Les  ingrédients que vous intégrez semblent être nombreux !

Au cœur des produits d’hygiène et de cosmétique Weleda, il y a souvent 3 types d’actifs : des plantes ou extraits de plantes médicinales, des huiles essentielles, et souvent des huiles végétales. Ces dernières ne peuvent être présentes dans nos déodorants sous leur forme classique, pour des raisons de galénique.

Reprenons ces ingrédients, un par un. Pour les plantes ?

Dans les panels de plantes que l’on utilise, certaines sont apaisantes, d’autres émollientes et antimicrobiennes, d’autres antioxydantes. On intègre notamment de l’eau distillée d’hamamélis bio, et on y a rajouté des extraits de racine de réglisse, par le biais d’une teinture que nous réalisons nous-même, en bio. Ce que nous amenons principalement de nouveau dans cette formulation, c’est le citrate de triéthyle, un agent désodorisant obtenu à partir d’acide citrique provenant du citron, et d’éthanol, un alcool de blé bio.

Les huiles essentielles ?

Nous en avons une très bonne connaissance depuis longtemps et en utilisons près de 200, toutes 100% naturelles. On intégrait déjà le romarin, le vétiver, le citrus aussi pour le déodorant du même nom, parmi une dizaine d’autres. Ainsi l’huile essentielle de davana par exemple, une plante indienne, que nous utilisons dans le déodorant grenade. Les huiles essentielles agissent au niveau de la transpiration, qu’elles contribuent à diminuer légèrement, même si ce n’est pas un objectif, comme nous l’avons dit. Les huiles essentielles sont bien entendu également un agent naturellement parfumant.

L’extrait d’huile végétale ?

C’est la deuxième nouveauté de ces formulations. Il s’agit d’un agent anti bactérien obtenu principalement à partir d’huile de coco, le Sodium Caproyl / Lauroyl Lactylate. Mais ce qu’il faut retenir, c’est qu’aucun des ingrédients cités ne pourrait agir efficacement seul. C’est vraiment la synergie de ces trois types d’ingrédients, tous d’origine végétale, qui permet l’efficacité de nos déodorants sur 24 heures. C’est là toute l’originalité du produit, conforme à la philosophie des produits cosmétiques Weleda.

Vous nous avez signalé que la nécessité de présenter un roll‘on était à l’origine des recherches que vous avez menées. Est-ce parce qu’il a une efficacité supérieure, par pression peut-être ?

Non, c’est juste que certains le préfèrent à l’usage. Sprays et roll’on ont la même action et la même efficacité.

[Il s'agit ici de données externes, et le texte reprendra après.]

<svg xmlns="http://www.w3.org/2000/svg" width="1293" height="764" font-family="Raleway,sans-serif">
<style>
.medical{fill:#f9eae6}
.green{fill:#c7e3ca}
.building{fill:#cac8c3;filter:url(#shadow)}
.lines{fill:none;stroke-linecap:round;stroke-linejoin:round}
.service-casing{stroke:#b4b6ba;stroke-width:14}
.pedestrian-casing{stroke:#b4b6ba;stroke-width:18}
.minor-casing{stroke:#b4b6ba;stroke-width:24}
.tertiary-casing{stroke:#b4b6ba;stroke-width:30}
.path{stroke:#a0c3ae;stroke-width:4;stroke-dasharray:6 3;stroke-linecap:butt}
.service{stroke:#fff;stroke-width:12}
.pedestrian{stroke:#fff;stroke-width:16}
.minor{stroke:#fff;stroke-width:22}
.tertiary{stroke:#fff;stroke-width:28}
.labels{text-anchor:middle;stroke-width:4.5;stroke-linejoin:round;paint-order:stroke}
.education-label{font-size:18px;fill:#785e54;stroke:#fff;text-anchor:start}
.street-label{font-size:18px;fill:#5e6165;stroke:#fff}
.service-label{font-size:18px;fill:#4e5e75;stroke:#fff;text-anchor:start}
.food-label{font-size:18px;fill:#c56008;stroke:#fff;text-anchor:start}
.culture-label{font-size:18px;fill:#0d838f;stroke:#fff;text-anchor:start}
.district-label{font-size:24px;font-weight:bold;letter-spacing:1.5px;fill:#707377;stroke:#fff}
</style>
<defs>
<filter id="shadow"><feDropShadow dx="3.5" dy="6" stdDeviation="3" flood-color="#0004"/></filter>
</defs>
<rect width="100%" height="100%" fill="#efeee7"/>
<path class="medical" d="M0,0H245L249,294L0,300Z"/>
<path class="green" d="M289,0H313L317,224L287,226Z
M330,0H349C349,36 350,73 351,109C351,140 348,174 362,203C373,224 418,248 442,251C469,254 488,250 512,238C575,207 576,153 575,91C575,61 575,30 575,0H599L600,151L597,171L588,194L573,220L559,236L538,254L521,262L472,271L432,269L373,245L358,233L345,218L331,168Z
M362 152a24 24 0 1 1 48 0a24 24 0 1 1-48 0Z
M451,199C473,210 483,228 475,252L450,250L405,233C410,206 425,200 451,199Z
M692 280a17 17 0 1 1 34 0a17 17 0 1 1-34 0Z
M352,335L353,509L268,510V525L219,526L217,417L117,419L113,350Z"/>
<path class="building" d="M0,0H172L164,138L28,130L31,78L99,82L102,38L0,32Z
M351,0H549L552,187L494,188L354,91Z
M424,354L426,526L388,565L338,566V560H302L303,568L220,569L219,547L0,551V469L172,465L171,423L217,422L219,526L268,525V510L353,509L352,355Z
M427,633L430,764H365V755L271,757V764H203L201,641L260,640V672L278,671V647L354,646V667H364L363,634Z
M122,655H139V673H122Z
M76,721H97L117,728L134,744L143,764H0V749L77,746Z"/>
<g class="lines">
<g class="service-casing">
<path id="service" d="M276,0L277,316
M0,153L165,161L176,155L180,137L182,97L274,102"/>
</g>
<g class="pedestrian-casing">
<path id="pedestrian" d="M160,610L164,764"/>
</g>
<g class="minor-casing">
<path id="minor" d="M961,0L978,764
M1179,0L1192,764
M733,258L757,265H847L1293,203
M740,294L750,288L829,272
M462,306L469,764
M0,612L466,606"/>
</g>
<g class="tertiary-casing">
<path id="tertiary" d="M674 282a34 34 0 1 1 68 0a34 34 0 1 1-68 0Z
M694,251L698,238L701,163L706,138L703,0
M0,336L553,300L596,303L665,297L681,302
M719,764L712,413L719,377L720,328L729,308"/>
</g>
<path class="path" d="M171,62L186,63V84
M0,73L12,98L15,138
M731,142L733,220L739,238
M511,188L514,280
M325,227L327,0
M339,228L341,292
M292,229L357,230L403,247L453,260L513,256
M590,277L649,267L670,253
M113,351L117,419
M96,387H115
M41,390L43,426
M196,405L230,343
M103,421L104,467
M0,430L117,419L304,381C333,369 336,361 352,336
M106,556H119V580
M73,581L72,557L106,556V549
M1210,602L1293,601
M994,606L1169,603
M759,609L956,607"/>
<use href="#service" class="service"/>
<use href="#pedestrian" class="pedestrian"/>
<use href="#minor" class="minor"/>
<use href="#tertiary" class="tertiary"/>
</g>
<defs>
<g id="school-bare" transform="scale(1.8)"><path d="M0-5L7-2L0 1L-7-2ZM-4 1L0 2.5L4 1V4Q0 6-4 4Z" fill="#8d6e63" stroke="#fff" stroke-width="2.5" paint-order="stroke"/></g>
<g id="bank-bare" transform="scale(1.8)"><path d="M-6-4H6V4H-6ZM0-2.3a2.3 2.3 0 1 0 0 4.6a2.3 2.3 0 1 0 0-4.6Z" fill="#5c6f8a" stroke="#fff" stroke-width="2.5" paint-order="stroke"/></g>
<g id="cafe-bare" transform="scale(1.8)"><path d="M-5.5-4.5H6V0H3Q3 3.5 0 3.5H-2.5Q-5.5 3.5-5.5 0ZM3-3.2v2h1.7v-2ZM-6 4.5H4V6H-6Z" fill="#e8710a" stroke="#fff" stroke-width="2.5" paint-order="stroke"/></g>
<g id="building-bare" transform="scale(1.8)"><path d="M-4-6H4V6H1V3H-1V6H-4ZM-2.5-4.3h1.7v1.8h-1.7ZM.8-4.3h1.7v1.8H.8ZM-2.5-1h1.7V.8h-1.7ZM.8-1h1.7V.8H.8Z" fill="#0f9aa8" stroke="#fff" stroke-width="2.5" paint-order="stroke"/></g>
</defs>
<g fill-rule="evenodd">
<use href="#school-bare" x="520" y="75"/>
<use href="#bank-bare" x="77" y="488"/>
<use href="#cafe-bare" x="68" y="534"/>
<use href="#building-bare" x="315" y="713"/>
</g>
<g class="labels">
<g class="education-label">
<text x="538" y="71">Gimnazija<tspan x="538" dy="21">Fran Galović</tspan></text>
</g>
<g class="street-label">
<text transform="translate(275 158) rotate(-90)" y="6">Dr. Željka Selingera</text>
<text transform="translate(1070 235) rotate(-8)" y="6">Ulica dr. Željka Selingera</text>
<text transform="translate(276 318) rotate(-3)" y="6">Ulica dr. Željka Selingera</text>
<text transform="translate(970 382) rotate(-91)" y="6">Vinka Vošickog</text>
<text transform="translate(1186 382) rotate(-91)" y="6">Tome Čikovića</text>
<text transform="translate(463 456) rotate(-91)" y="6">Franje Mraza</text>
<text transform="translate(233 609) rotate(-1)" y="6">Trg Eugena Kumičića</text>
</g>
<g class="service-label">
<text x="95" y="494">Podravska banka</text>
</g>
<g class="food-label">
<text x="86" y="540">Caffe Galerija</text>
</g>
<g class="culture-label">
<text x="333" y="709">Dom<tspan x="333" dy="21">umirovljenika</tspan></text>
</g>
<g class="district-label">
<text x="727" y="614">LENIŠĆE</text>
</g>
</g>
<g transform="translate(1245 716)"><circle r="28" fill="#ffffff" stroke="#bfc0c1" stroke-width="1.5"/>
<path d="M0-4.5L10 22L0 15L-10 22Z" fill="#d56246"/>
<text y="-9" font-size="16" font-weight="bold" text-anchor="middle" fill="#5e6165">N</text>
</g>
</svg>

Que dire de ce nouveau type d’emballage ?

La bille est en polypropylène, le support en polyéthylène basse densité. Le contenant ne relâche pas de produits chimiques, et l’interaction est bonne avec les huiles essentielles. Pas de perturbateurs endocriniens, ni phtalates ni bisphénols, bien sûr. Les emballages sont compatibles avec les exigences  Natrue, et tout est recyclable.